The skill detects source and target formats from filenames or user instructions, then selects a recommended Python library and generates conversion code with sensible defaults. It includes handling for encoding, nested data structures, and image quality or transparency settings. For complex cases it suggests patterns and checks for platform constraints (for example, tools that require native binaries). Finally, it can present the code and explain execution steps and caveats.

When to use it

  • Convert documents between Markdown, HTML, PDF, DOCX, and plain text.
  • Transform data files among JSON, YAML, CSV, XML, and TOML for ingestion or storage.
  • Batch convert or resize images (PNG, JPG, WebP, GIF, SVG) and control quality/transparency.
  • Generate reproducible Python scripts for automated pipelines or CI tasks.
  • When you need examples that handle encoding, nested structures, or format-specific pitfalls.

Best practices

  • Identify formats by extension and verify content before batch runs to avoid corrupted outputs.
  • Prefer stable libraries listed for each conversion (e.g., Pillow for raster images, pyyaml for YAML).
  • Normalize data types and schemas before converting between CSV and hierarchical formats to avoid type loss.
  • Test conversions on representative samples and include logging for failures and skipped items.
  • Specify quality, scale, and color/profile settings for image exports to preserve fidelity.

Example use cases

  • Generate a Python script to convert a folder of Markdown files to HTML and then to PDF for printing.
  • Convert JSON API dumps to CSV for spreadsheet analysis while preserving nested object fields.
  • Transform a collection of SVG logos to optimized PNG and WebP variants with specified scales and quality.
  • Produce a one-off script to extract text from PDFs into plain text using recommended PDF libraries.

FAQ

Which libraries should I use for common conversions?

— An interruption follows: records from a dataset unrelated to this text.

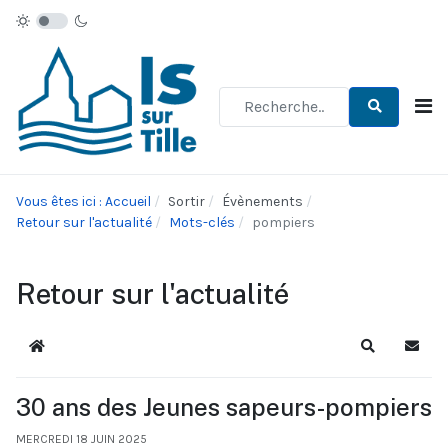
Type 2 or more characters for re
Vous êtes ici : Accueil
Sortir
Évènements
Retour sur l'actualité
Mots-clés
pompiers
Retour sur l'actualité
Accueil
Recherche
S'abo
30 ans des Jeunes sapeurs-pompiers
MERCREDI 18 JUIN 2025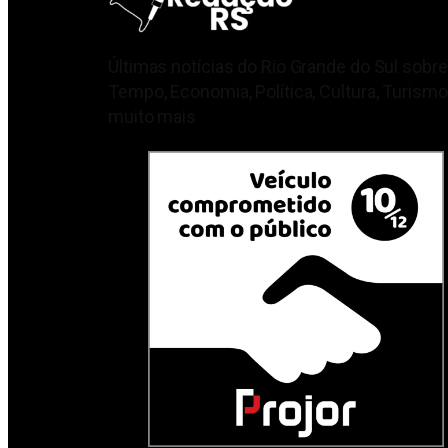
Últimas notícias do Rio Grande do Sul sobre
Tempo, Economia, Política, Cultura, Turismo
muito mais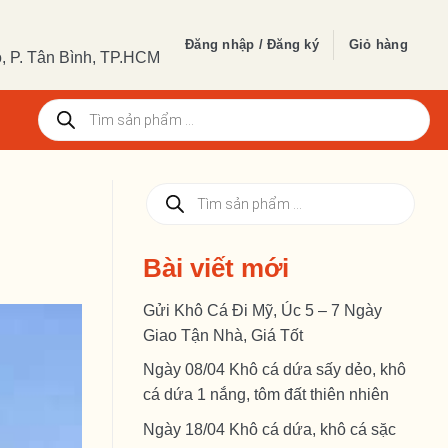
Đăng nhập / Đăng ký
Giỏ hàng
 P. Tân Bình, TP.HCM
Tìm
kiếm
sản
phẩm
Tìm
kiếm
sản
phẩm
Bài viết mới
Gửi Khô Cá Đi Mỹ, Úc 5 – 7 Ngày
Giao Tận Nhà, Giá Tốt
Ngày 08/04 Khô cá dứa sấy dẻo, khô
cá dứa 1 nắng, tôm đất thiên nhiên
Ngày 18/04 Khô cá dứa, khô cá sặc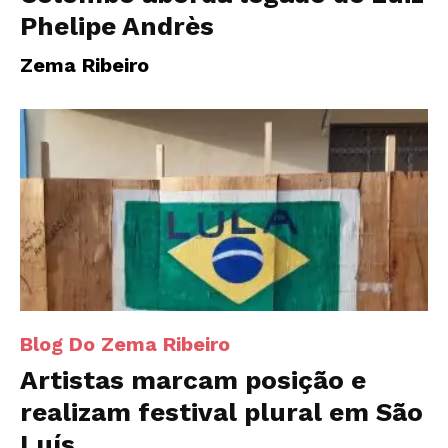
Phelipe Andrès
Zema Ribeiro
Blog Do Zema Ribeiro
Artistas marcam posição e
realizam festival plural em São
Luís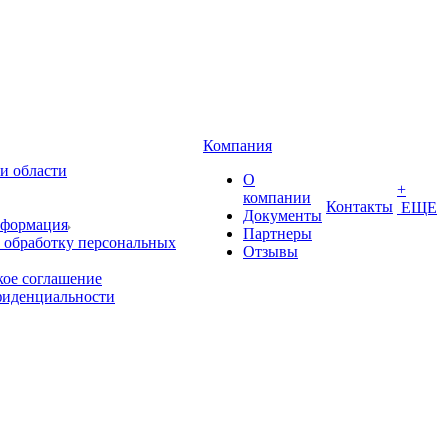
Компания
и области
О
+
компании
Контакты
ЕЩЕ
Документы
нформация
Партнеры
 обработку персональных
Отзывы
кое соглашение
фиденциальности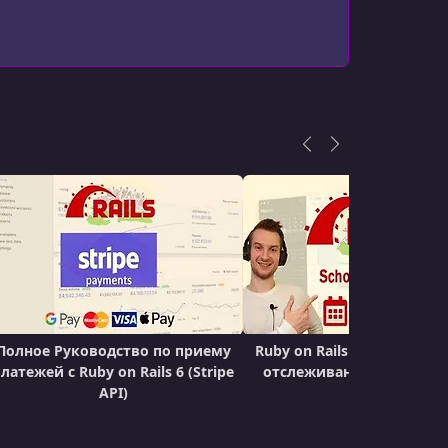
УРОК 22.
00:09:51
Handling Validation Errors
УРОК 23.
00:05:26
The Flash
УРОК 24.
00:13:45
One-to-Many: belongs_to
УРОК 25.
00:12:07
One-to-Many: has_many
УРОК 26.
00:12:54
One-to-Many: Nested Resources
УРОК 27.
00:17:20
Полное Руководство по приему
One-to-Many: Forms
Ruby on Rails 6: Приложен
латежей с Ruby on Rails 6 (Stripe
отслеживания посещаем
УРОК 28.
API)
00:04:46
школ
One-to-Many: Logic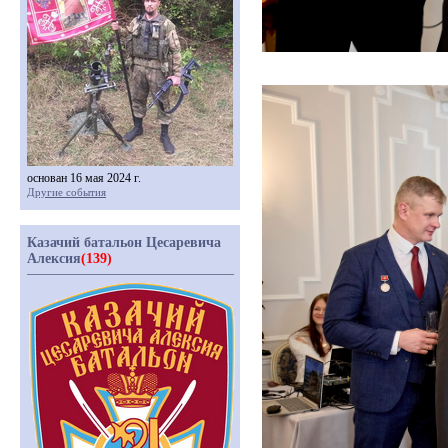
основан 16 мая 2024 г.
Другие события
Казачий батальон Цесаревича
Алексия
(139)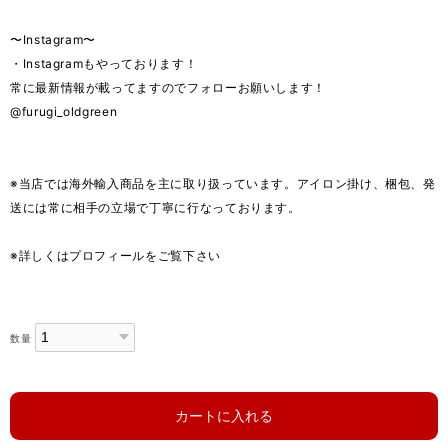
〜Instagram〜
・Instagramもやっております！
常に最新情報が載ってますのでフォローお願いします！
@furugi_oldgreen
※当店では海外輸入商品を主に取り扱っています。アイロン掛け、梱包、発
送には常に相手の立場で丁寧に行なっております。
※詳しくはプロフィールをご覧下さい
数量
カートに入れる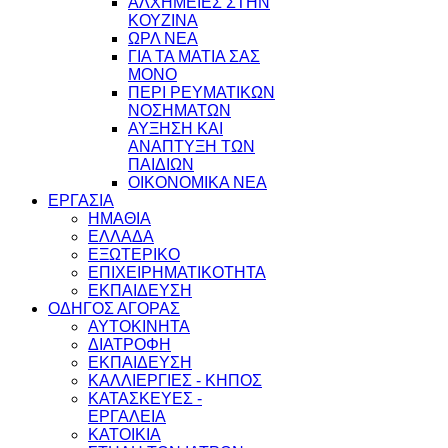
ΑΛΧΗΜΕΙΕΣ ΣΤΗΝ
ΚΟΥΖΙΝΑ
ΩΡΛ ΝEA
ΓΙΑ ΤΑ ΜΑΤΙΑ ΣΑΣ
ΜΟΝΟ
ΠΕΡΙ ΡΕΥΜΑΤΙΚΩΝ
ΝΟΣΗΜΑΤΩΝ
ΑΥΞΗΣΗ ΚΑΙ
ΑΝΑΠΤΥΞΗ ΤΩΝ
ΠΑΙΔΙΩΝ
ΟΙΚΟΝΟΜΙΚΑ ΝΕΑ
ΕΡΓΑΣΙΑ
ΗΜΑΘΙΑ
ΕΛΛΑΔΑ
ΕΞΩΤΕΡΙΚΟ
ΕΠΙΧΕΙΡΗΜΑΤΙΚΟΤΗΤΑ
ΕΚΠΑΙΔΕΥΣΗ
ΟΔΗΓΟΣ ΑΓΟΡΑΣ
ΑΥΤΟΚΙΝΗΤΑ
ΔΙΑΤΡΟΦΗ
ΕΚΠΑΙΔΕΥΣΗ
ΚΑΛΛΙΕΡΓΙΕΣ - ΚΗΠΟΣ
ΚΑΤΑΣΚΕΥΕΣ -
ΕΡΓΑΛΕΙΑ
ΚΑΤΟΙΚΙΑ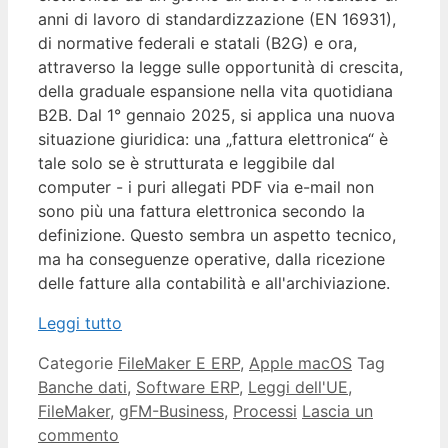
anni di lavoro di standardizzazione (EN 16931),
di normative federali e statali (B2G) e ora,
attraverso la legge sulle opportunità di crescita,
della graduale espansione nella vita quotidiana
B2B. Dal 1° gennaio 2025, si applica una nuova
situazione giuridica: una „fattura elettronica“ è
tale solo se è strutturata e leggibile dal
computer - i puri allegati PDF via e-mail non
sono più una fattura elettronica secondo la
definizione. Questo sembra un aspetto tecnico,
ma ha conseguenze operative, dalla ricezione
delle fatture alla contabilità e all'archiviazione.
Leggi tutto
Categorie
FileMaker E ERP
,
Apple macOS
Tag
Banche dati
,
Software ERP
,
Leggi dell'UE
,
FileMaker
,
gFM-Business
,
Processi
Lascia un
commento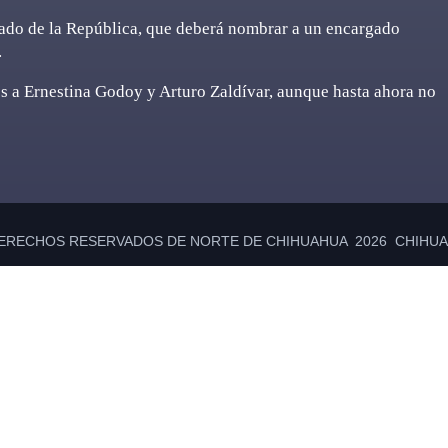
enado de la República, que deberá nombrar a un encargado
.
os a Ernestina Godoy y Arturo Zaldívar, aunque hasta ahora no
ERECHOS RESERVADOS DE NORTE DE CHIHUAHUA 2026 CHIHUAH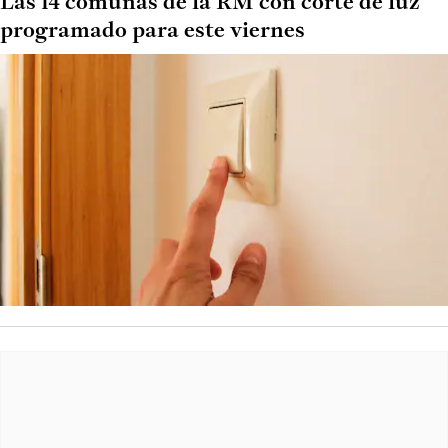
Las 14 comunas de la RM con corte de luz
programado para este viernes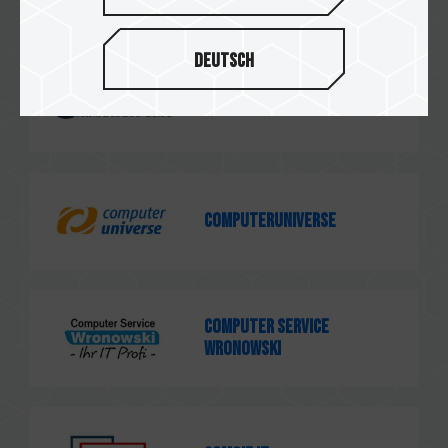
Deutsch
Compu Land
computeruniverse
Computer Service
Wronowski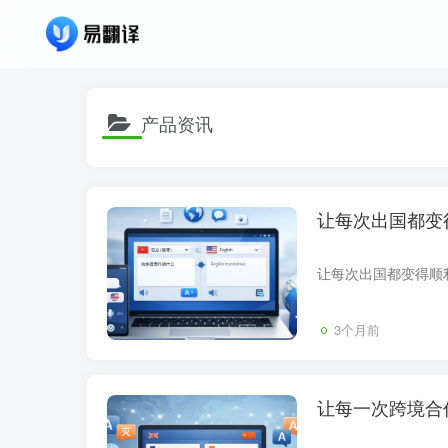
产品资讯
让每次出国都变
3个月前
让每一次跨境合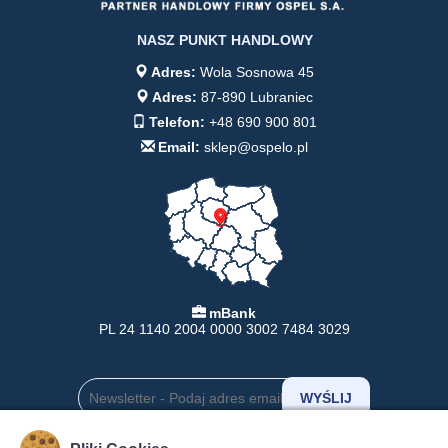
NASZ PUNKT HANDLOWY
Adres:
Wola Sosnowa 45
Adres:
87-890 Lubraniec
Telefon:
+48 690 900 801
Email:
sklep@ospelo.pl
mBank
PL 24 1140 2004 0000 3002 7484 3029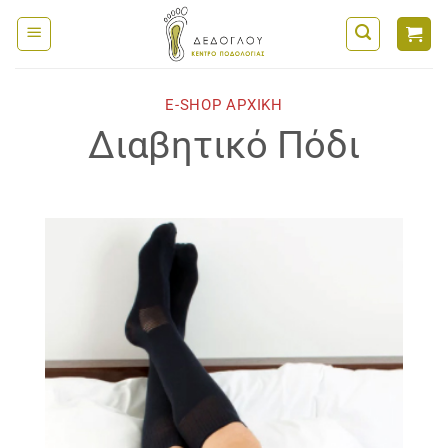
Μετάβαση
στο
περιεχόμενο
E-SHOP ΑΡΧΙΚΗ
Διαβητικό Πόδι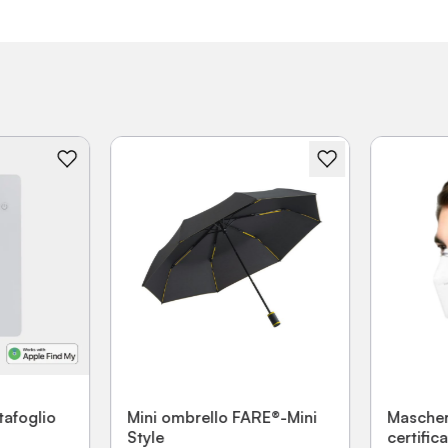
afoglio
Mini ombrello FARE®-Mini
Mascher
Style
certifica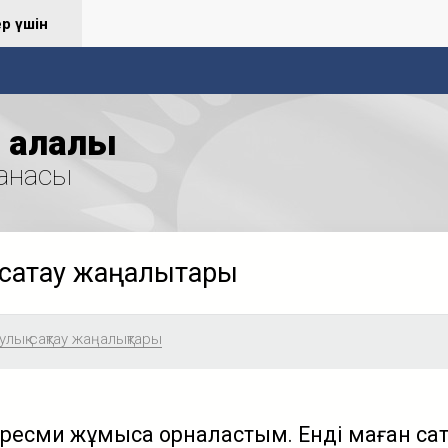
ер үшін
қалалық
анасы
сақтау жаңалықтары
лық сақтау жаңалықтары
ресми жұмысқа орналастым. Енді маған сақ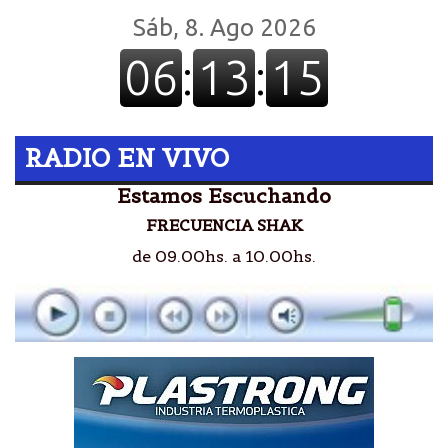
RADIO EN VIVO
Estamos Escuchando
FRECUENCIA SHAK
de 09.00hs. a 10.00hs.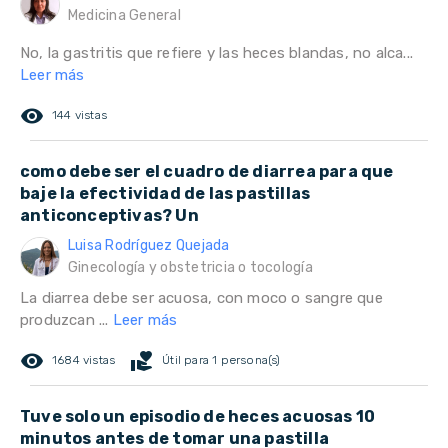
Medicina General
No, la gastritis que refiere y las heces blandas, no alca...
Leer más
remove_red_eye
144 vistas
como debe ser el cuadro de diarrea para que
baje la efectividad de las pastillas
anticonceptivas? Un
Luisa Rodríguez Quejada
Ginecología y obstetricia o tocología
La diarrea debe ser acuosa, con moco o sangre que
produzcan ...
Leer más
remove_red_eye
volunteer_activism
1684 vistas
Útil para 1 persona(s)
Tuve solo un episodio de heces acuosas 10
minutos antes de tomar una pastilla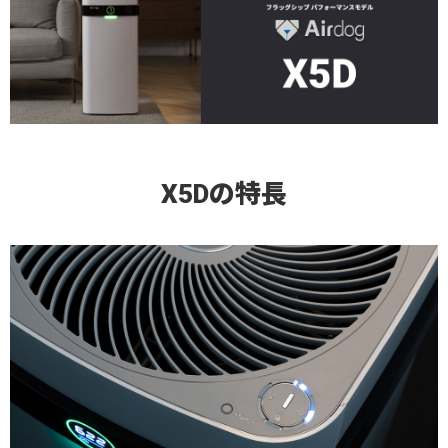
X5Dの特長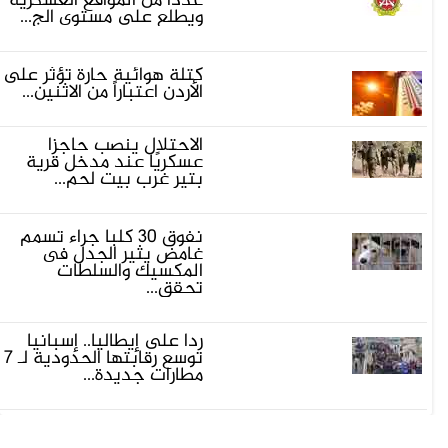
عددا من المواقع العسكرية
ويطلع على مستوى الج...
كتلة هوائية حارة تؤثر على
الأردن اعتباراً من الاثنين...
الاحتلال ينصب حاجزًا
عسكريًا عند مدخل قرية
بتير غرب بيت لحم...
نفوق 30 كلبا جراء تسمم
غامض يثير الجدل فى
المكسيك والسلطات
تحقق...
ردا على إيطاليا.. إسبانيا
توسع رقابتها الحدودية لـ 7
مطارات جديدة...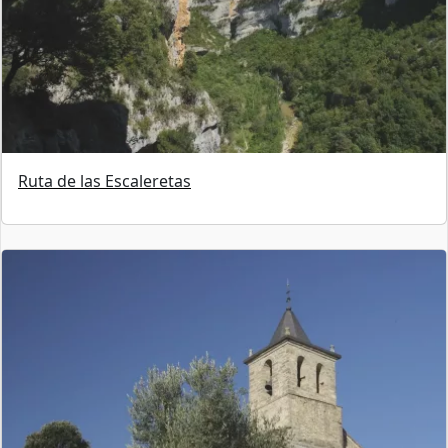
Ruta de las Escaleretas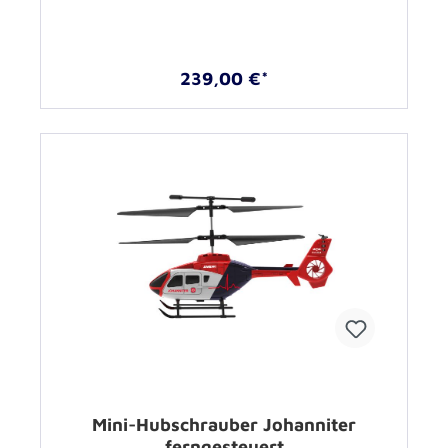
239,00 €*
Mini-Hubschrauber Johanniter
ferngesteuert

Use Pillow for raster image work, pyyaml for YAML, pandas or csv+json for CSV/JSON, and markdown/mistune for Markdown to HTML. The skill chooses the recommended option per conversion.

Can the skill handle large batches and streaming data?

Yes — generated code can be adapted for streaming or chunked processing; for very large files consider using libraries that support streaming reads/writes and adding error handling and retries.